Our script has about twenty speaking characters, which is more than one would typically recommend for a first movie. I guess we like to live dangerously. Besides, as we saw it, we couldn’t really portray a vibrant college community without a full cast of students to inhabit it. Casting has been a huge, sometimes overwhelming task, but we’ve been extremely privileged to get such talented people on board to fill these roles.
Most of our characters started out as composites of people we knew or had met (our two main characters certainly served as loose avatars for ourselves). In each subsequent draft, we let them take on more and more life of their own until they bore little resemblance to existing people and became their own unique personalities. As we allowed this to happen, we started to open our minds to the unique interpretations that actors would bring to these characters once we brought them on board.
We took many routes to finding actors. A great Theatre professor, Rob Roznowski, pointed us to the new Micreativeconnect website, which we used to post a general casting call. We also cast three of our actors based on our previous work with them in Frank the Assassin, and a few with whom I had shared a previous theatre course. We contacted many actors based on their performances in student plays, and contacted some based on recommendations from others. After getting in touch with actors, we would typically invite them to come to Bleu Haus (our home/party den and one of the main locations in Apocalypse Theory), where we’d have a brief meeting to explain the details of our production, then have them read for a few characters. Usually in that same day, Brandon and I would talk with each other and come to a decision.
In January of 2011, we held our first cast read-through. One of our leads was unable to make it, and the other wasn’t cast yet, so Brandon had the unenviable task of reading several scenes of dialogue aloud to himself. Nevertheless, it was a great opportunity for everyone to meet each other, and for us to introduce the T-Rex: a large plush dinosaur for stress-relieving, hugging purposes on set and in rehearsal.
It was here that we gave the Cast Letters to all our actors. The Cast Letters were our way of communicating necessary character information to the actors: background details, personalities, relationships with other characters (an especially key component to such a dialogue-based script), and an italicized secret at the bottom which they couldn’t share with other cast members. I imagined these would serve as a helpful tool for getting into the characters’ heads, rather than diving straight into line readings.

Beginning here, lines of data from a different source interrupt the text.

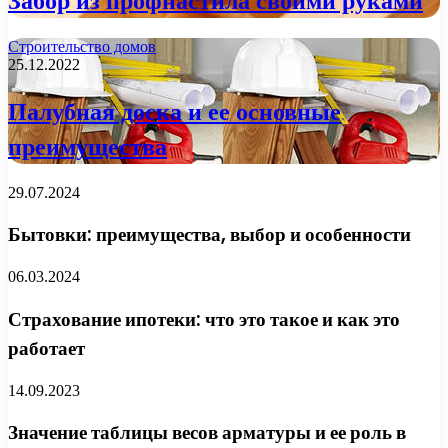
Забор из профнастила своими руками
Строительство домов
25.12.2022
Палубная доска и ее основные
преимущества
29.07.2024
Бытовки: преимущества, выбор и особенности
06.03.2024
Страхование ипотеки: что это такое и как это
работает
14.09.2023
Значение таблицы весов арматуры и ее роль в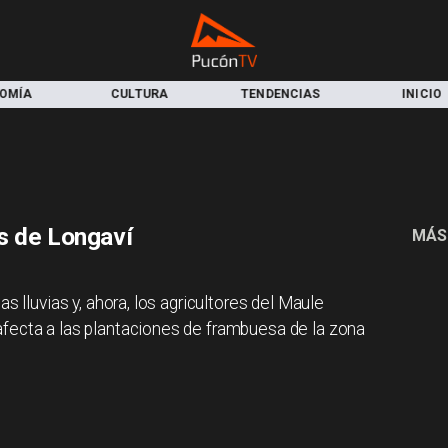
ULTURA
TENDENCIAS
INICIO
LOC
s de Longaví
MÁS
s lluvias y, ahora, los agricultores del Maule
fecta a las plantaciones de frambuesa de la zona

Rehearsals are often overlooked in film, and are sometimes seen as a luxury that first-time filmmakers can’t afford. I’m not very technically-minded, and I certainly aspire to be an actor’s director, so I saw rehearsals as an absolute necessity, and something I owed to our cast. We scheduled many of these rehearsals on weekends throughout the spring semester, and I’ve been amazed to see how quickly these actors have taken the roles, understood them, and made them their own, contributing a sense of completeness and personality that I never could have imagined from the script alone. I’ve tried my best to keep the rehearsals from becoming a matter of “no, say it this way,” and “on set, do it just like that.” I took them as an opportunity to explore the characters’ deeper natures, so when the time came for the actors to take chances with their performances on set, every take would feel true to the character.
Casting has been a difficult and time-consuming task, but it’s been beyond worth it for the results. Working directly with the actors and bringing these characters, once only a collection of written words, to life, has been one of my greatest joys in this entire process. I can’t express enough how thrilled I am to be working toward one vision with so many immensely talented people.